"Subsidies are distortions, tariffs are not," the Union Minister for Commerce Kamal Nath told reporters here. "So, we need to correct subsidies and while subsidies are being corrected I don't see there needs to be an exchange rate in correcting distortions and looking for tariffs," he said at the Embassy of India.
"Where India is concerned is that we have low tariffs, so our position may be more flexible, but we must go by our groups. The group formations are very important and that's what we will be doing," the Minister said.
He, however, said India will continue to push for a successful conclusion to the Doha Round of trade talks. "The US must also be demonstrating because this town says effective cuts in trade distortions. What does that mean? Effective cuts does not mean the right to be able to increase your subsidies," he said.
"The G-20 offer (on agricultural subsidies) is 12.1. That's where it stands at the moment. There was a big gap between 12.1 and 17. Now since the US wants some headroom, there are countries which say that if you want headroom in your distortion, we want headroom in our tariffs," Nath said.
"So you can't have headroom for distortions without having headroom for tariffs and if market access of subsidised products is very different from market access to agricultural products," the Minister said.
Nath would not get into the specifics of what India is offering on the NAMA, non-agricultural market access negotiations but maintained that when negotiations on commerce is taking place, it cannot be negotiations over distortions.
"What was offered was based on what was on the table. Certainly all countries will have flexibilities but flexibilities are contingent upon other things," Nath said.
"When you are negotiating commerce, there is an exchange rate, but when you are negotiating livelihood security, you are not negotiating commerce. When you are negotiating distortions, you are not negotiating commerce," the Minister maintained making the point that NAMA has to be discussed as a stand alone with market access.
"The framework agreement talks of less than full reciprocity and whatever percentage cuts the developed countries take, I would take 10 per cent less. But the way they want it they want us to do double the cuts they are doing. I am happy to do 10 per cent more cuts than what the developed countries want to do, if that is acceptable to them," he said.

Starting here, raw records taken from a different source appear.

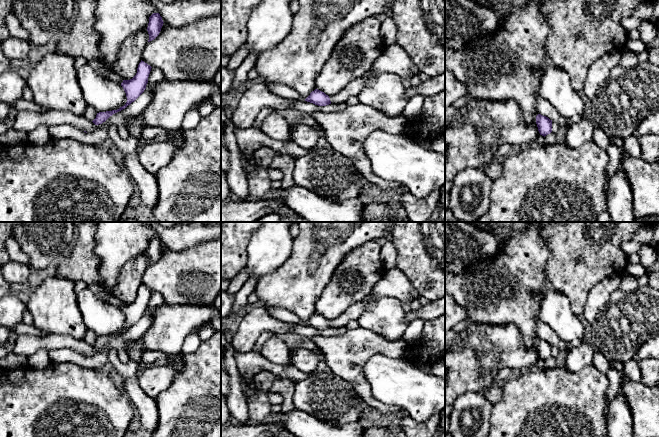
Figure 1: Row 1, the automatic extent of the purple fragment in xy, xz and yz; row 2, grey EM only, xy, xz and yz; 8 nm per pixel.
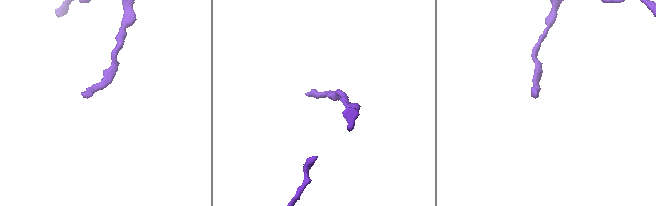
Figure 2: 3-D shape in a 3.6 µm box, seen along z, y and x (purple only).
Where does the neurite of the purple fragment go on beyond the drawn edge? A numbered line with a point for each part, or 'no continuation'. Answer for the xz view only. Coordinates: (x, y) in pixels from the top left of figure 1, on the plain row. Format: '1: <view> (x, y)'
no continuation

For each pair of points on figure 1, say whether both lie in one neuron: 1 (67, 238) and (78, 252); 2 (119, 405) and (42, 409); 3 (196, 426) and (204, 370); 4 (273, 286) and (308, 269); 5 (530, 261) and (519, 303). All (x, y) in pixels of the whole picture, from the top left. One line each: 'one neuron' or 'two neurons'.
1: two neurons
2: one neuron
3: one neuron
4: one neuron
5: one neuron

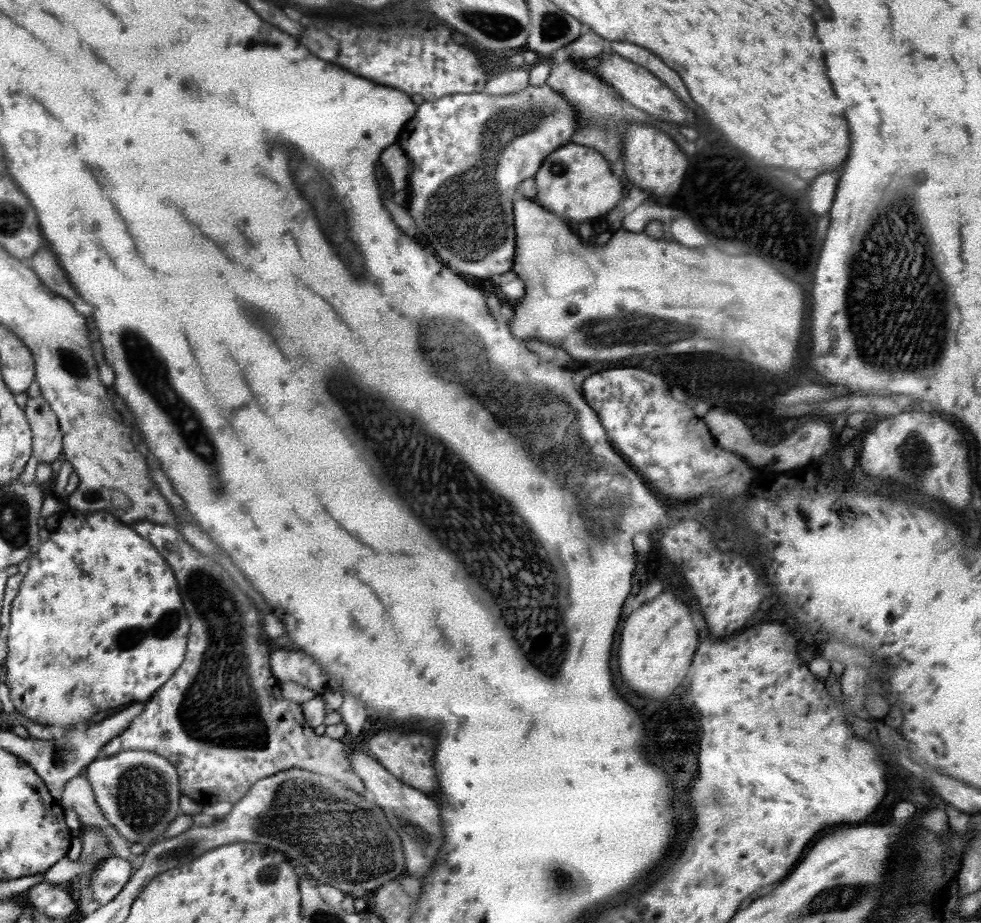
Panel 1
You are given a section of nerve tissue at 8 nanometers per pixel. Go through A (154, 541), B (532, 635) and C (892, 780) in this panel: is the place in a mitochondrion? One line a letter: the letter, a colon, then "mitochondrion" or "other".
A: other
B: mitochondrion
C: other

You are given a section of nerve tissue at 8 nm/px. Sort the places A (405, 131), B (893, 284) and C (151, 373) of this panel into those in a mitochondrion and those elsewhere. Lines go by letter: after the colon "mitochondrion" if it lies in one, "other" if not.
A: other
B: mitochondrion
C: mitochondrion

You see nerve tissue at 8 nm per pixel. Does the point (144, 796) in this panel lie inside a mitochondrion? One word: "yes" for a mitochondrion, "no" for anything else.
yes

"At the end of the day, what is the reduction rate?... But let them say what they are willing to do. But they can't say I'll do 25, you do 50," Nath maintained. The Indian Minister disputed the notion that no consensus came out of Potsdam pointing out that there was indeed the consensus on food aid, disciplines and export competition.
"...But there are headline issues which are Trade Distorting Support (TDS), product specific gaps. At the end of the every formula...has to translate into something. If you reduce your subsidies but do not have product specific caps, it may not be good for Brazil," Nath added.
"It is not that it's only India or Brazil, there is Australia and Canada, and the European Union won't also do it until they find reciprocity by the United States," Nath said. Earlier at the Carnegie Endowment Nath made the argument that India very much seeks to strengthen the rules based international system as it was "extremely crucial" for the country to strengthen the rules based system and the edifice of the WTO.
"Which other country than India would want this?" Nath posed pointing to the enormous challenges of the country where some 350 million people lived on less than USD one a day and 80 per cent of the agricultural population living on subsistence agriculture. A country like India is "batting for protection of livelihood," he said.
There is a lot of difference between the Uruguay Round and the present Doha Round as presently a lot of countries want to be engaged as opposed to a "handful" during the earlier scheme of things," he said. Nath said that his advice to the United States Trade Representative is not just to talk to India "but to thirty or forty other countries".
"I believe that there is determination. All countries recognise the importance of a rule based trading system," Nath added.